While good on the surface especially in managing energy costs borne by households, the stimulus program is not without risks. It may even have the reverse effect of further increasing inflationary pressures. For instance, the yen has weakened while the benchmark 10-year Japanese government bond yields have climbed, indicating nervous markets despite the attempt to soften inflation. Investors recognize that larger fiscal deficits will require increased bond issuance as inflation becomes higher, which is bad for a country like Japan with a debt-to-GDP ratio of over 230 per cent. As Graph 2 shows, the yen’s depreciation has failed to suppress yields; instead, the yield curve has continued to steepen since Takaichi took office.

Despite rising core inflation through most of 2025, the BOJ only raised the short-term policy rate to 0.75 per cent in December, signalling extreme caution amid a weakening export performance. Previously, the BOJ’s interest rate hike in July 2024 was followed by a stock market dip due to unwinding yen carry trades. This time, equities fell ahead and followed the announcement of the fiscal stimulus, indicating that investors view the government’s expansionary stance as the bigger source of economic risk.
Spending pressures
Japan’s exports remain generally stronger than expected but faces some dips on US-bound exports due to the effect of higher tariffs. Thus, the BOJ still expects another wave of wage hikes early next year. This is crucial as without sustained wage momentum, Japan risks slipping back into the pattern where inflation rises faster than incomes, further eroding real purchasing power as inflation deviates further from the Bank’s target range.
Meanwhile, the November consumer confidence index showed an increase of 1.7 points from October. This is largely driven by a 1.9-point improvement in consumers’ confidence in overall livelihood. However, optimism remains below pre-COVID levels. In terms of price expectations, about 90.6 per cent of households are betting on prices rising faster, suggesting that anticipation for inflation remain on the high side. Under these conditions, households may reduce spending or defer major investment plans until they perceive that price stability has returned. This casts another doubt on the potential impact of Takaichi’s hope for a demand-led growth. While upcoming subsidies may ease the pain in the near term, the structural burden of inflation may persist.

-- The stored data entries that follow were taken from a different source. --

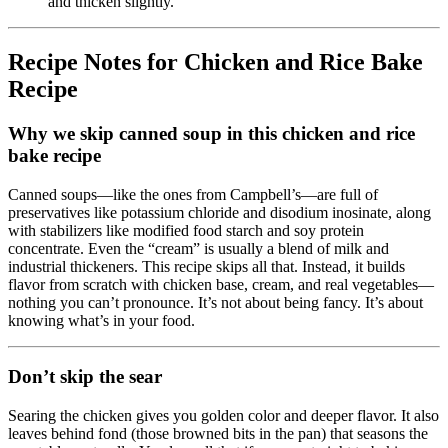
and thicken slightly.
Recipe Notes for Chicken and Rice Bake
Recipe
Why we skip canned soup in this chicken and rice
bake recipe
Canned soups—like the ones from Campbell’s—are full of
preservatives like potassium chloride and disodium inosinate, along
with stabilizers like modified food starch and soy protein
concentrate. Even the “cream” is usually a blend of milk and
industrial thickeners. This recipe skips all that. Instead, it builds
flavor from scratch with chicken base, cream, and real vegetables—
nothing you can’t pronounce. It’s not about being fancy. It’s about
knowing what’s in your food.
Don’t skip the sear
Searing the chicken gives you golden color and deeper flavor. It also
leaves behind fond (those browned bits in the pan) that seasons the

A new era for Japanese macro policy?
Clearly, Japan is entering a transitional phase in its macroeconomy. The BOJ and market participants have operated under low interest rates, weak demand, and subdued prices growth assumption for years. This is now changing.
The current combination of ambitious fiscal expansion, broad-based inflation and a cautious central bank seems to be redefining the country’s policy normalisation path. Whether this becomes a transition to a higher inflation, higher-rate Japan or just a brief episode of price volatility depends on how well Takaichi’s fiscal discipline intertwines with the BOJ independence, wage dynamics, and external shocks in the coming year.
For investors, the stakes are rising. The era of deflation seems to be over, but Japan must now smoothen this shift while balancing political priorities with macroeconomic credibility.